* _TEXT_
This campaign helped me to comfirm that as bad as politicians are, journalists are even worse.

TA
Reply to  son of mulder
June 27, 2016 9:48 pm

“sadly there are also reports of an increase in racist incidents since the leave result ”
The reports are false.
Remember who you are dealing with here: Lying, immoral Socialists/Totalitarians who will say anything to accomplish their goal of running your life.

Old England
June 27, 2016 11:21 am

On the subject of Brexit – for those who have not yet heard this – Chancellor Merkel of Germany has today stated to the board of her political party that all other member states of the EU “must be prevented” from following Britain and holding referenda; they will not be allowed to leave the EU.
Other nations who, in recent years, voted to leave or not to accept a massive treaty change have been forced to vote again, and then again until they come up with the ‘Right’ answer – ‘Right’ being the one that the EU insist upon. That is the nature of the EU’s approach to ‘democracy’.
As many are now saying, the EU is like the “Hotel California” – you can check out any time you want, but you can never leave.

* _EXERCISE DATA_
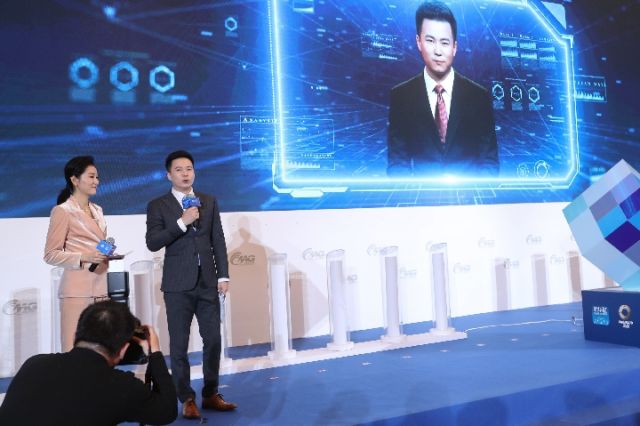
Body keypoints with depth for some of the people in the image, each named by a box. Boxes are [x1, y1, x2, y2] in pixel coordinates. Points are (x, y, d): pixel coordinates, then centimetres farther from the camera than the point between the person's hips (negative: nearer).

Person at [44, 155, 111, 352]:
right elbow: (50, 255, -7)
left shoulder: (97, 210, 17)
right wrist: (84, 258, -19)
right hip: (77, 289, -6)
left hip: (100, 287, 7)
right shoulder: (62, 211, -5)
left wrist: (108, 253, 10)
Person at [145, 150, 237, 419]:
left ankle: (210, 395, 21)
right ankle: (187, 399, 16)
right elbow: (152, 243, -10)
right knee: (179, 344, 4)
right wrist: (181, 223, -18)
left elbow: (218, 241, 8)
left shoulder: (209, 202, 10)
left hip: (207, 283, 3)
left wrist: (223, 275, 3)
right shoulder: (158, 206, 1)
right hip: (178, 285, -3)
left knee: (213, 340, 6)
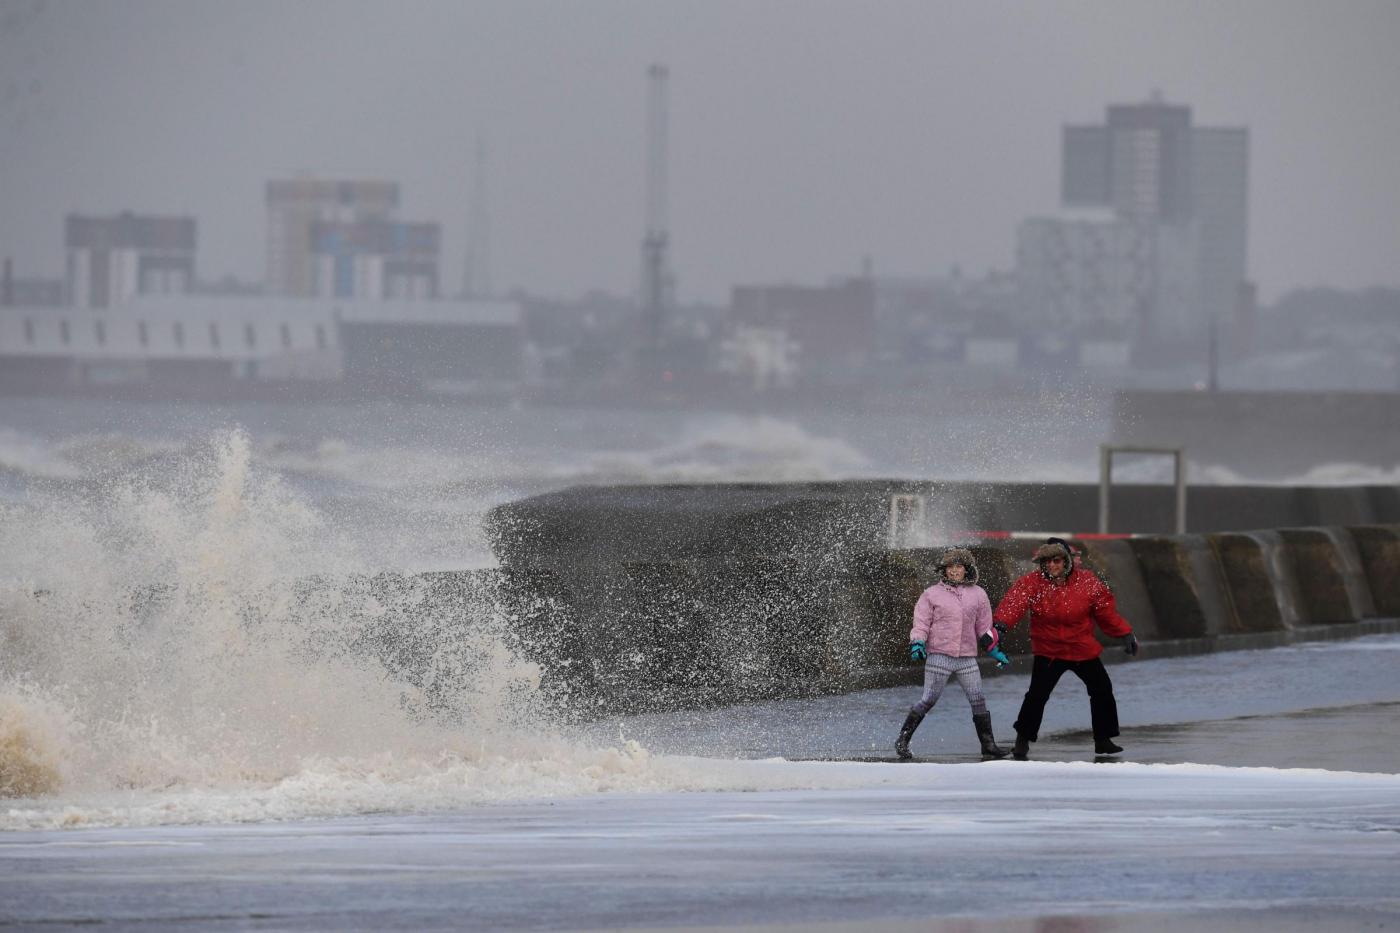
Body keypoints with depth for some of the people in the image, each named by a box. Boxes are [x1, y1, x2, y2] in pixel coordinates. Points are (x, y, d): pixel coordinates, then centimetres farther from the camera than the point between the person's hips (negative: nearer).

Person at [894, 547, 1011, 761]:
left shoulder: (977, 594, 12)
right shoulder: (932, 594, 3)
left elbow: (984, 627, 20)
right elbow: (921, 622, 4)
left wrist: (994, 650, 17)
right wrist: (917, 643, -11)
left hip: (967, 658, 3)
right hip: (939, 655, -3)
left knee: (978, 701, -1)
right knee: (928, 701, -4)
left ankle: (988, 745, 6)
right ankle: (902, 741, 5)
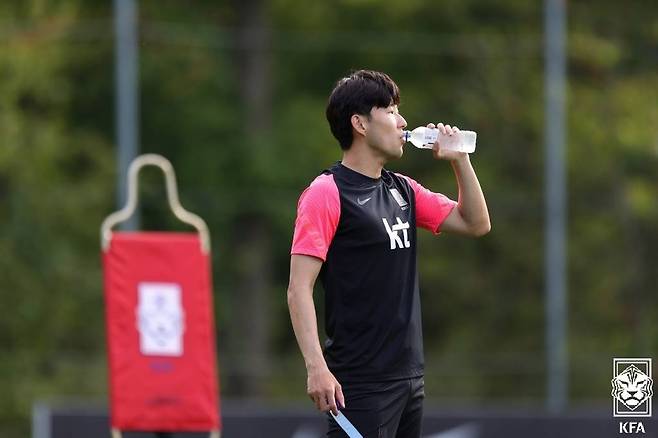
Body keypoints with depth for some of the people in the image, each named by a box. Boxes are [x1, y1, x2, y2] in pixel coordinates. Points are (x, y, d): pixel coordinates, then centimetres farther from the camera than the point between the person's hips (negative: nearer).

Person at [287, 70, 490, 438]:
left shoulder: (403, 191, 14)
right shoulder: (328, 193, -8)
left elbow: (476, 223, 22)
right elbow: (299, 289, -13)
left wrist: (459, 159, 10)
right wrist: (317, 368, -23)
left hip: (410, 377, 8)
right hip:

* _EXERCISE BRIEF_
Carry the Brexit comment thread forward from its last line.

* _RESPONSE TO THE EXERCISE_
For those of you in the States who don’t understand the nature of the beast that is the EU – that statement from Merkel speaks volumes as to how democracy is suppressed and removed or ignored when it is incovenient under edicts from Berlin or Brussells.
Sound familiar ?? it is to those of us in the UK who grew up in the aftermath of 1939-45 and whose relatives paid for freedom, often with their blood if not their lives, as did many of your countrymen.
Freedom to determine your own destiny as a free people through democracy has no price; but in the EU it has no place because it was constructed specifically to avoid democratic accountability to the people.
Obama was received very badly by Brits when he had the nerve to butt in and try and tell us to forego democracy and to remain ruled by the unelected and unaccountable in the EU.
Commentators on online news articles such as this one about Merkel’s pronouncement today are revealing as to how the majority of Brits feel at the moment : http://www.dailymail.co.uk/news/article-3662027/EU-stop-following-Britain-door-Merkel-warns-amid-market-fears-bloc-no-longer-governable-Brexit.html
A number of commentators on this article who are from the States see our vote as the first fight-back against the global elites who are trying to remove democracy through an unelected global government. I have long seen the EU as the global dry-run to see how much democracy you can remove before people realise it has gone but then find it is too late.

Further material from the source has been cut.